Burma. According to
CountryAAH, the total population in Myanmar is 54,409,811 people in 2020. 77-year-old Tin Oo, vice-chairman of the
opposition party National Democracy Association (NLD), was
moved from prison to house arrest in February, and in April,
NLD's headquarters in Rangoon was opened after a year's
closure. However, no more concessions to the opposition did
the military junta, and when in May it started a new round
of negotiations on a new constitution, the NLD and several
ethnic minorities boycotted the talks.
The government's so-called roadmap for democracy also
received sharp criticism from the UN. The UN agency ILO
reported in May that forced labor is still widespread in
Burma and that the government has not made significant
efforts to overcome it.
In July, the United States extended the ban on all
imports from Burma by one year. In return, the state-owned
Thai energy company PTTEP signed a contract worth at least
US $ 18 million to develop and operate two gas fields in the
sea outside Burma for 25 years.
An internal power struggle in the military junta led to
several government reforms in the autumn. Prime Minister
Khin Nyunt and Foreign Minister Win Aung, who were both
believed to have advocated some close ties to the
opposition, were among those dismissed. Lieutenant-General
Soe Win was appointed new Prime Minister, who is considered
to advocate tough grip on regime critics. The victorious
Junta prisoner accused Khin Nyunt of corruption and abuse of
power and dissolved the military intelligence service he had
In late autumn, Juntan released 14,000 prisoners who were
said to have been arrested on incorrect grounds, but most
were ordinary criminals. Only a handful of political
prisoners were released.
2017 Genocide on Rohingya
In the fall of 2017, the security forces' repression of
the Rohingya people developed into actual genocide. On
August 25, the regime claimed 71 people had been killed
during a Rohingya attack on 24 police stations and a
military base in Rakhine state. There were reportedly 1
soldier, 1 border officer, 10 police officers and 59 rebels.
The security forces then massively embarked on the
repression of the Rohingya people throughout Rakhine: their
villages burned down, the women raped, the men, women,
children and old arbitrarily executed. The genocide
triggered a massive influx of refugees against Bangladesh.
Two months later, more than ½ million. rohingyar out of 1
million. escaped. In satellite photos only the many burnt
villages are seen. 30,000 Buddhists and Hindus were also
evacuated. Their story was that they had become by Rohingya.

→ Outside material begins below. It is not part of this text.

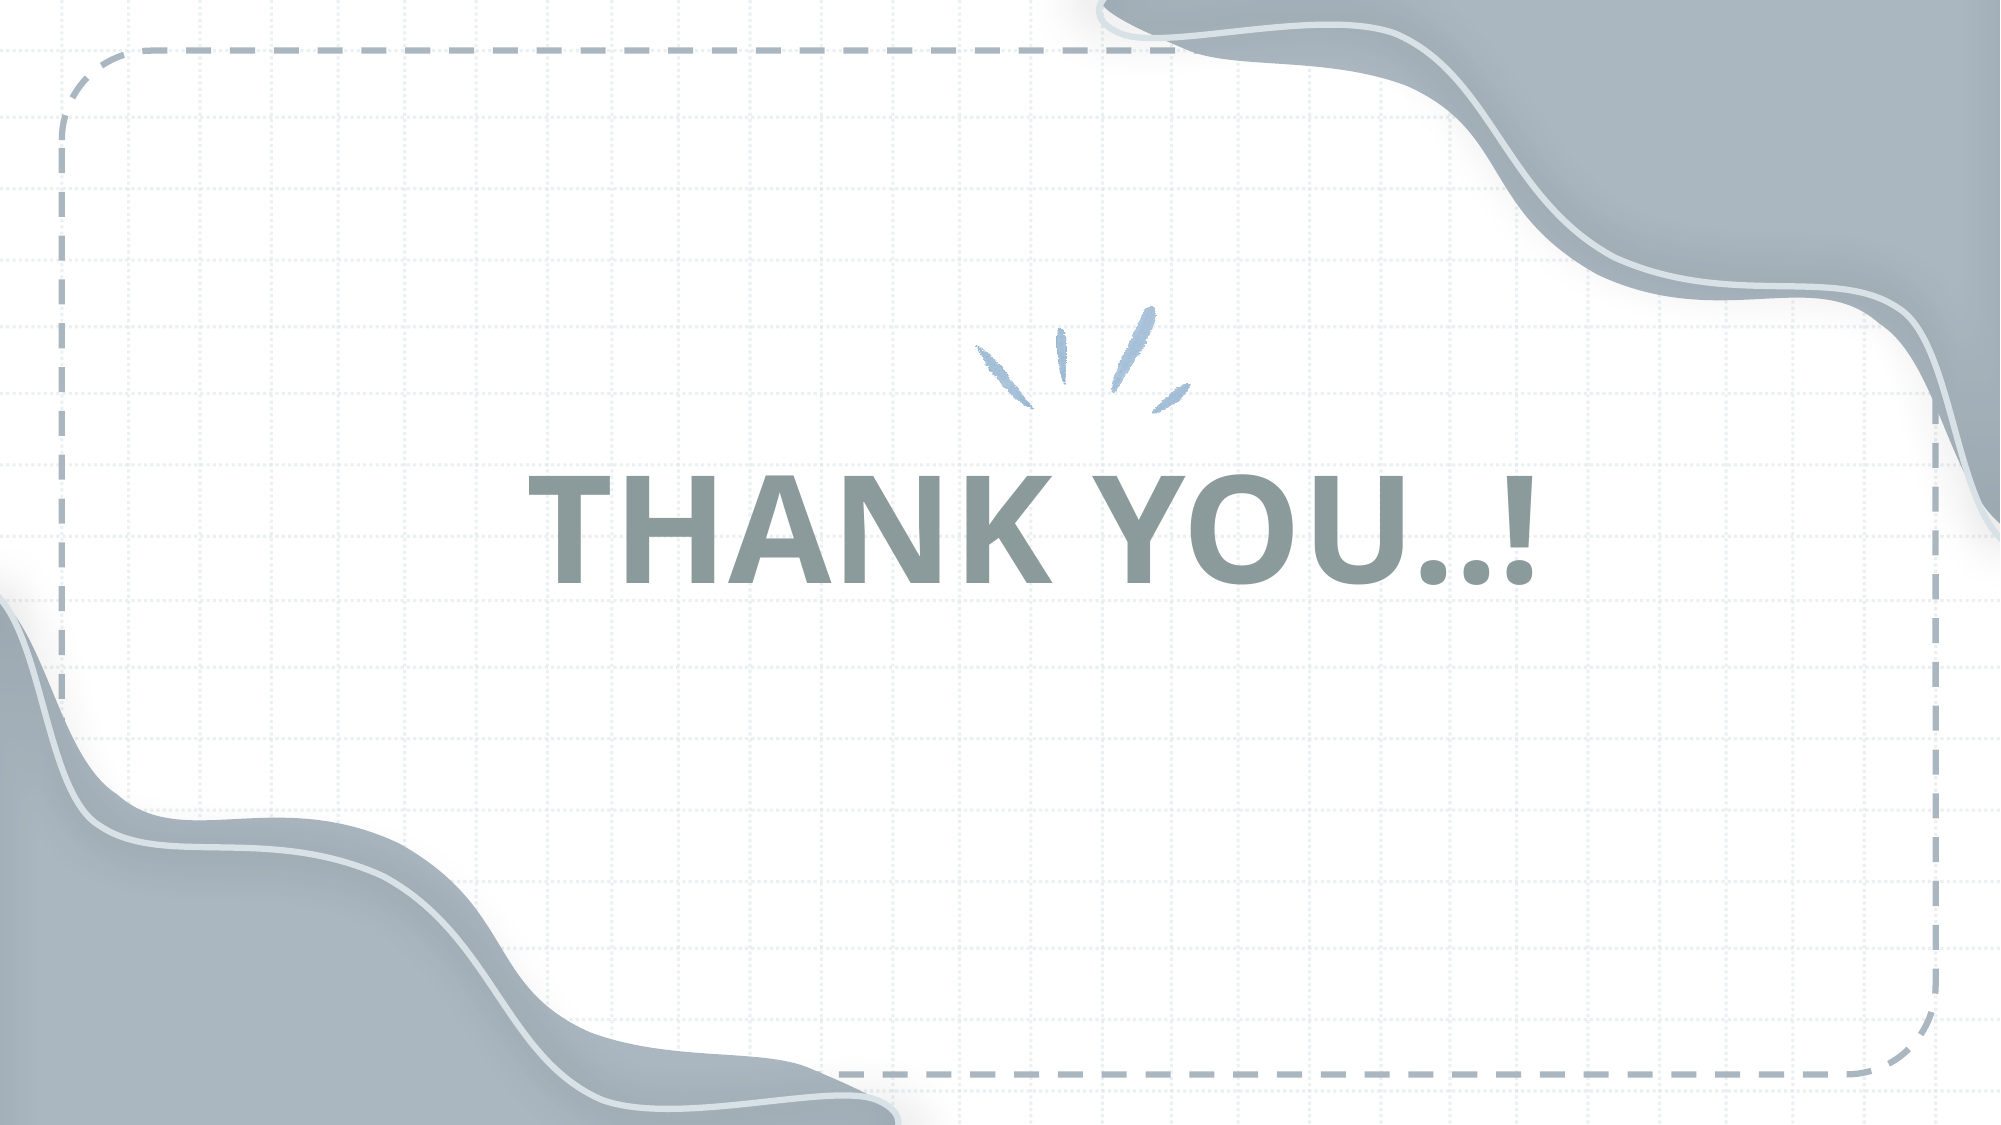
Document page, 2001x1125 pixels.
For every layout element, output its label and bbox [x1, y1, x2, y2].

Aung San Suu Kyi categorically refused to distance himself
from the military genocide. This sparked international
criticism of the country's formal leader and demands from
former Nobel laureates that she should have taken her peace
prize. South African Bishop Desmond Tutu also criticized
her. Myanmar denied journalists and international observers
access to Rakhine, so the stories were based on the refugee
horror stories and studies of satellite photos. (so the
stories were based on the refugees' horror stories and
studies of satellite photos. (so the stories were based on
the refugees' horror stories and studies of satellite
In November, DanChurchAid characterized the conditions in
Bangladesh's refugee camps as appalling. The camps were
poorly built on valley slopes, and there was a prospect that
the rainy season could flush away the poorly built homes.
Many pointed to the fact that after the takeover of civil
power in early 2016, the military took the opportunity to
"resolve" the ethnic and religious conflicts in the north
and south with military means and allow the "civilian"
government to take criticism.
In August 2018, the United Nations published a report
laying the responsibility for the Rakhine genocide on the
Burmese military. The dictatorship had banned the UN from
accessing the country, so the study underlying the report
was based on interviews with victims of the massacres. The
report criticized Aung San Suu Kyi's passive role: "She has
neither used her de-facto role as government leader nor her
moral position to curb or hinder events in Rakhine." The
publication of the report led Amnesty International, Human
Rights Watch, Fortify Rights and Save the Children to call
on the ICC to initiate an investigation into the genocide.
(Myanmar's military accused of genocide in damning UN
report, Guardian 27/8 2018)
In November, Amnesty International stripped Aung San Suu
Kyi of her honor as a courtesy ambassador she was awarded in
2009 when she was in house arrest. Amnesty found that she
had shamefully betrayed the ideas she once stood for. In
September, she had defended the sentence of 7 years in
prison for two Reuters journalists who had investigated the
military massacres at Rohingya in Rakhine.